A couple of weeks ago I had the quaint idea to write the history of radio in MarconiDreams blog posts. Watching the business side of American radio huff and puff toward implosion, I’ve decided there really isn’t that much to it. I think I can do it in one post. Here goes:
Heinrich Hertz and others discovered that electricity radiates. Tesla picked up on it, too, only he wanted to do away with power lines and power the world wirelessly. Marconi immediately saw a worldwide wireless telegraph. Marconi and others developed vacuum tubes that turned sound into radio waves, and we soon went way beyond dots and dashes, talking and singing through the air, too. To avoid a new Babel of stations on the same wave, governments took control of this new natural resource. Britain invented the BBC. Most countries followed suit and kept radio for their own official uses. The free-enterprise U.S. handed out licenses to private station operators.
So, for the next eighty years, America had thousands of broadcast monopolists. Radio was a closed system — the only radio there could ever be, they thought, and the radio guys satisfied their caveman urges by beating up on each other, rather than other media. They dumbed radio down to formulaic, controllable monotones.

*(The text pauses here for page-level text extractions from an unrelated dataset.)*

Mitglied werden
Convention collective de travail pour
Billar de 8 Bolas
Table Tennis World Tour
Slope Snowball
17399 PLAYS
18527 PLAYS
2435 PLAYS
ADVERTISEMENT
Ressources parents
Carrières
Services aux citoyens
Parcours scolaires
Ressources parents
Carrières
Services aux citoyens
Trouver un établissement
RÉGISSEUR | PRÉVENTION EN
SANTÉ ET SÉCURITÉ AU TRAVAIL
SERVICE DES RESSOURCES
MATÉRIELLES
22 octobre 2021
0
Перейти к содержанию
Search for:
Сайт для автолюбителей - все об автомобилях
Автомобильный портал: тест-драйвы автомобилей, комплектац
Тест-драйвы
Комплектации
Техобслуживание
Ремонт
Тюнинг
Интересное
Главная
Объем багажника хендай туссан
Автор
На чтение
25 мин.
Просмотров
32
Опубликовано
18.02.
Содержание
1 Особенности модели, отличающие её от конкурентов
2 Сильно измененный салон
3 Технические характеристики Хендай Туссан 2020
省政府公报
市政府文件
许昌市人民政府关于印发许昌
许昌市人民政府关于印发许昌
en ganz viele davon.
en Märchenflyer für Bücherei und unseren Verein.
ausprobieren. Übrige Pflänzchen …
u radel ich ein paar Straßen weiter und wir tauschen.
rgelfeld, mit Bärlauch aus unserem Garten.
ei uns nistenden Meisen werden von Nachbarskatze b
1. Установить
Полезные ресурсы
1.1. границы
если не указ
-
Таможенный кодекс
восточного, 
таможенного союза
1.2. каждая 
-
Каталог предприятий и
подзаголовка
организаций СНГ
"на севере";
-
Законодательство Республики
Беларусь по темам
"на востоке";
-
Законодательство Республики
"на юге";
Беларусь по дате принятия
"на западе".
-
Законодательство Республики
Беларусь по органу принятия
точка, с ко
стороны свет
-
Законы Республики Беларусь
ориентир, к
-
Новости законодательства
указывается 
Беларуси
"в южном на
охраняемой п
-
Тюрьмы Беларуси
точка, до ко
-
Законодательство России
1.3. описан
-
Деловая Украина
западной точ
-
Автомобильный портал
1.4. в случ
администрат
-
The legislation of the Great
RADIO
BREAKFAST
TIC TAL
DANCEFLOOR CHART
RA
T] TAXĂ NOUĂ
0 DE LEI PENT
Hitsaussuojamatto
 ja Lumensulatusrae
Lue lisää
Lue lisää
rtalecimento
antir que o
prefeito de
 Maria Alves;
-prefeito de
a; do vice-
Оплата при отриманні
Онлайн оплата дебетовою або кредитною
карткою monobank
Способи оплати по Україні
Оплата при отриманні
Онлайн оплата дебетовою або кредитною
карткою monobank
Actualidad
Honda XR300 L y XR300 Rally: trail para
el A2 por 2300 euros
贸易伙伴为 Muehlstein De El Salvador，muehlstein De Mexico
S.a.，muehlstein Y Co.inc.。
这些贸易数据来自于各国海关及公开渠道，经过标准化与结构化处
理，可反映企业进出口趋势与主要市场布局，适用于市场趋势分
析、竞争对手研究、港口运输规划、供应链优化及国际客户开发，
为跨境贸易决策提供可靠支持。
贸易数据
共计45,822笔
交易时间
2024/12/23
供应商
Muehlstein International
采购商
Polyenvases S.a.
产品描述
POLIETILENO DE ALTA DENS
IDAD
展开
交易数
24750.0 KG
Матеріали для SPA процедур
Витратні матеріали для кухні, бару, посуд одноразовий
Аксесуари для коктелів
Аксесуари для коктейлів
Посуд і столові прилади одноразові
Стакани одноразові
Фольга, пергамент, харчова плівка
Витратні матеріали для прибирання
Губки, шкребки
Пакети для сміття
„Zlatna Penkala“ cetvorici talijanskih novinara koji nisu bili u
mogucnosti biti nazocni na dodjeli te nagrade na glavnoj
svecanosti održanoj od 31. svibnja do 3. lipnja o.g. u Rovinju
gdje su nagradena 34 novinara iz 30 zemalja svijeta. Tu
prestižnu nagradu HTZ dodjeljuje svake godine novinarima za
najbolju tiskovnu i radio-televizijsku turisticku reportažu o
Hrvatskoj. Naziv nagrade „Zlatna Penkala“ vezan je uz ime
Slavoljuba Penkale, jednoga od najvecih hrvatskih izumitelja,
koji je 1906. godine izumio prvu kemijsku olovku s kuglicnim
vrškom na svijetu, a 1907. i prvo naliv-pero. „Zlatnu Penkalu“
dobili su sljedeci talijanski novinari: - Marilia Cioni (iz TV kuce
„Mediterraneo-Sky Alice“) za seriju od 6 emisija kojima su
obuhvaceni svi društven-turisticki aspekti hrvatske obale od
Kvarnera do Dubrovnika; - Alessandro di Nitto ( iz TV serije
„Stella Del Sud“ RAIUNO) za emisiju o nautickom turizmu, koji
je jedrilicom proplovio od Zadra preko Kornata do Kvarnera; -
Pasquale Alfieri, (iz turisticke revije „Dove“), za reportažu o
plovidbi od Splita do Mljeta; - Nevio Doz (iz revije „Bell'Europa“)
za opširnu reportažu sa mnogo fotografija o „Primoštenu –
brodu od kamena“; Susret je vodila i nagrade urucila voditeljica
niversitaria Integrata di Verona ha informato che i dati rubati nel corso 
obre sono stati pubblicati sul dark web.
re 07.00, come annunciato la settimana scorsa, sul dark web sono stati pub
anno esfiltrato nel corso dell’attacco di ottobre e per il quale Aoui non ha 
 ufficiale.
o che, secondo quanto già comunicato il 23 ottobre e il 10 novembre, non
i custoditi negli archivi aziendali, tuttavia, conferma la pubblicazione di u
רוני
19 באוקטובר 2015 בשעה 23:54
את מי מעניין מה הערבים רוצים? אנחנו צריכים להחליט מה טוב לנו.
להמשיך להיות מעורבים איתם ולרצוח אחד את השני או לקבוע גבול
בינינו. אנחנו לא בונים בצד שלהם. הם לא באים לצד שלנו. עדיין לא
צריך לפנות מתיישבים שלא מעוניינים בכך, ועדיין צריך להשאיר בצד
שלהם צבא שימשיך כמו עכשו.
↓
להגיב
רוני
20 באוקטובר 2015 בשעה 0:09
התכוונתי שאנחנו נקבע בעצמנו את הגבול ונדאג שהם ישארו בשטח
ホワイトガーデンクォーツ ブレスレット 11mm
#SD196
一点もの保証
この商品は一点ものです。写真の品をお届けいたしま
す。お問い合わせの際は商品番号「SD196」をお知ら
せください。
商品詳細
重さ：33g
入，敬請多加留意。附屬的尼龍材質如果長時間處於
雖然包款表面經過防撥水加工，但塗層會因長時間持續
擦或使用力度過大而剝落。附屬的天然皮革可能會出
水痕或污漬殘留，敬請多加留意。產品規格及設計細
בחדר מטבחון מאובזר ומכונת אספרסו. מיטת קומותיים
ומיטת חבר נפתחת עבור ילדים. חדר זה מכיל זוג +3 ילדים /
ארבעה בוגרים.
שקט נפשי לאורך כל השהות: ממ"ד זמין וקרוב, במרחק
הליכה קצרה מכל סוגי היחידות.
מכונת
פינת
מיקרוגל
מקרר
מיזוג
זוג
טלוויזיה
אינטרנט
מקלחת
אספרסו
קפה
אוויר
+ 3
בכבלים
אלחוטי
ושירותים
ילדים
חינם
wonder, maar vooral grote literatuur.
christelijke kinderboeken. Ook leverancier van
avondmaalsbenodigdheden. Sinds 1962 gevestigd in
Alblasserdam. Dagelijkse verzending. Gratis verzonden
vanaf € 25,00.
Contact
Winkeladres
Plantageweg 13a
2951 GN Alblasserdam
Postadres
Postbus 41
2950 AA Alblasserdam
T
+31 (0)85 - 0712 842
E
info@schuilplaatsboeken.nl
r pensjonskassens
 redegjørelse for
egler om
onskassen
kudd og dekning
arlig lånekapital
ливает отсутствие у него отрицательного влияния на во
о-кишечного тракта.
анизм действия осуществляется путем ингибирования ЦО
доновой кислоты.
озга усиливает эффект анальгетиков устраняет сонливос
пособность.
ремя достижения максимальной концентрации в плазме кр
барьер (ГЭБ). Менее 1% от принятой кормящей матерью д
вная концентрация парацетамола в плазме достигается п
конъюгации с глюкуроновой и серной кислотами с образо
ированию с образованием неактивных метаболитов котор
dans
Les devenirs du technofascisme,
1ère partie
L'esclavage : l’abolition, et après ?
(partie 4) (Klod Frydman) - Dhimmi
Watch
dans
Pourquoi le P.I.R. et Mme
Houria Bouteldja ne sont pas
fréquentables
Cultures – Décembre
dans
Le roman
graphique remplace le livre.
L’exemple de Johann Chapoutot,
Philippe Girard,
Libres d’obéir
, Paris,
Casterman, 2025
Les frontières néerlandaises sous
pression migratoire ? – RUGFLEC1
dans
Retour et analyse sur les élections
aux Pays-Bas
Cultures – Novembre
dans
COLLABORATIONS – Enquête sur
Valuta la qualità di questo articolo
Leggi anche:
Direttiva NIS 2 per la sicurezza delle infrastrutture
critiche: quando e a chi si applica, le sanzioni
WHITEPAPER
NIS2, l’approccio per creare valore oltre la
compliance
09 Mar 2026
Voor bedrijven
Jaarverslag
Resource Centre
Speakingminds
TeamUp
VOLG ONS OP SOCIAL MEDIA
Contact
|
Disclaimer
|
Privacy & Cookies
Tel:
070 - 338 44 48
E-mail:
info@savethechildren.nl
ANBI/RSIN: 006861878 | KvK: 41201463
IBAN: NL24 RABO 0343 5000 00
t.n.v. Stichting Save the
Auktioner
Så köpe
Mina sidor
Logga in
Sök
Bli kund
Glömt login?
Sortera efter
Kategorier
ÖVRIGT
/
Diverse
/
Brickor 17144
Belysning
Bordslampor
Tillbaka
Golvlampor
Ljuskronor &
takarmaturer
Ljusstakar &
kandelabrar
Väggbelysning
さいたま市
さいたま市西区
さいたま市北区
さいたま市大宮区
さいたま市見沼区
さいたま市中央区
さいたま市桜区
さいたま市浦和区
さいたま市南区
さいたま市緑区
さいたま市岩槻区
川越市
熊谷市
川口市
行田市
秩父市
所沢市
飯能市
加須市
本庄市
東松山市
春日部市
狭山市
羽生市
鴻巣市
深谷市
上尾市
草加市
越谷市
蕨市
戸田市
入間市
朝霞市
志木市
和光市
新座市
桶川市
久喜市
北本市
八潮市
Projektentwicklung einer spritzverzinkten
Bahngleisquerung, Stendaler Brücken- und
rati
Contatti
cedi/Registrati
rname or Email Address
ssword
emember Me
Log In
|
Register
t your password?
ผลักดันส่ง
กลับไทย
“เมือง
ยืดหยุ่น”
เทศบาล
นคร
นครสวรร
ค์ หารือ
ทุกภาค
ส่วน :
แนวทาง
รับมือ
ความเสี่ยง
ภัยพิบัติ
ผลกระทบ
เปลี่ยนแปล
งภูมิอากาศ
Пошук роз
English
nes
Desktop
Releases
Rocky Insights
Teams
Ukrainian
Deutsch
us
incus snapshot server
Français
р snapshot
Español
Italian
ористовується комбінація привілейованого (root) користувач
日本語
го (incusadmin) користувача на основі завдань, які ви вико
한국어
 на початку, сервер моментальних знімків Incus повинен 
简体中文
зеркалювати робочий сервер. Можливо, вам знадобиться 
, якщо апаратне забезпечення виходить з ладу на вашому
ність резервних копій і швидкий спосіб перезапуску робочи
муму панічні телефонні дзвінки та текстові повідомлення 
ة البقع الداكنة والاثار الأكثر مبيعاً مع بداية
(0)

Then came digital technology, the Internet and cellular radio-phones. AM-FM was no longer the only show in town. Now, cell phones, mainly, are the new pocket radios — only they deliver everything — audio, video, and data, which is to say, every form of information. Marconi-style radio stations are no longer the monopoly deliverer of sound through the air.
The radio guys now, finally, see what’s coming, after a decade of denial. They conducted their big investment luau and wasted their time selling and buying an obsolescent technical infrastructure. Now the station collectors are stuck with a declining audience and many new, more attractive sources of sound. And the bean counters at the tops of these companies have no innovation skills, and no clue. End of history.
I believe a new history of radio could start now. But it’ll be written by new radio people, not now in the business, who may or may not step up and buy the devalued towers and studios, at the right bargain basement prices, and invent something exciting and new on the good part of what’s left — the only locally-originated electronic medium.